On April 8, the U.S. Securities and Exchange Commission (SEC) settled FCPA claims in an Administrative Proceeding against Oregon-based FLIR Systems Inc. (FLIR), which agreed to pay more than $9.5 million and report its FCPA compliance efforts to the SEC for the next two years to resolve the FCPA claims. The corporate settlement follows the SEC’s settlementlast year of charges with two FLIR employees.
The SEC’s settlement Order against FLIR—a developer of infrared technology for use in binoculars and other sensing products and systems—described violations of the FCPA’s anti-bribery, books and records, and internal control provisions in connection with FLIR’s activities in the Middle East, most notably unlawful travel, gifts, and entertainment to foreign officials in Saudi Arabia to obtain or retain business.
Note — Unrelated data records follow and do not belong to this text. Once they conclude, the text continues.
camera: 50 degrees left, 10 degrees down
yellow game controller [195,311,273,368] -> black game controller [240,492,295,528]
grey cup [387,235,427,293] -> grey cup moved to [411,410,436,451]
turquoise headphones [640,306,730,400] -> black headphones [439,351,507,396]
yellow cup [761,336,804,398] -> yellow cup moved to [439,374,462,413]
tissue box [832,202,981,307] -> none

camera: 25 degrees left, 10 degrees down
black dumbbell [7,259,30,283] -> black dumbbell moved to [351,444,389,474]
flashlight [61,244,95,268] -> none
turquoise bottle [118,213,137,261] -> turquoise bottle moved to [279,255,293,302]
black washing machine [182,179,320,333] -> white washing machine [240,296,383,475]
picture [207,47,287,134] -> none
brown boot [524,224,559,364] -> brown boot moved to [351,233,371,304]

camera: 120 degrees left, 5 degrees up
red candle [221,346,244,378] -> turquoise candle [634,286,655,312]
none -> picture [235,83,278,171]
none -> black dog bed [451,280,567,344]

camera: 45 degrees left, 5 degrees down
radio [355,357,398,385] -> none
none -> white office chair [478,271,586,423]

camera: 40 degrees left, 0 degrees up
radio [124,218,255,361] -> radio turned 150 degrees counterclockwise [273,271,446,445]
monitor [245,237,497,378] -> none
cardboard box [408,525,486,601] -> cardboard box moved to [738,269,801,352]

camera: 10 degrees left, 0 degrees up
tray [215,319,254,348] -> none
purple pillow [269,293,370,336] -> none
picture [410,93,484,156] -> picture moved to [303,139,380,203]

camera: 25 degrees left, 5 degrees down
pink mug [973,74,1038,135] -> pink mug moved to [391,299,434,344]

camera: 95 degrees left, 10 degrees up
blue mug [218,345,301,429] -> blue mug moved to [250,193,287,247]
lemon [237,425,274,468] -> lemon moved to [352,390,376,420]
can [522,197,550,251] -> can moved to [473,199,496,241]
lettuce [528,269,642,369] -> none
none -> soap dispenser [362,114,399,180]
This included expensive watches and personal travel, which was referred to as a “world tour” by FLIR employees. The “world tour” sent Saudi officials on a 20-night trip that included stops in Casablanca, Paris, Dubai, Beirut, and New York City. FLIR then allegedly falsely recorded the value of the gifts and the extent and nature of the travel in its books and records as legitimate business expenses and failed to catch the improper payments due to poor internal controls.
According to the Order, FLIR cooperated with the SEC’s investigation and self-reported the conduct. FLIR consented to the Order without admitting or denying the findings and agreed to pay disgorgement of $7,534,000, prejudgment interest of $970,584, and a penalty of $1 million for a total of $9,504,584.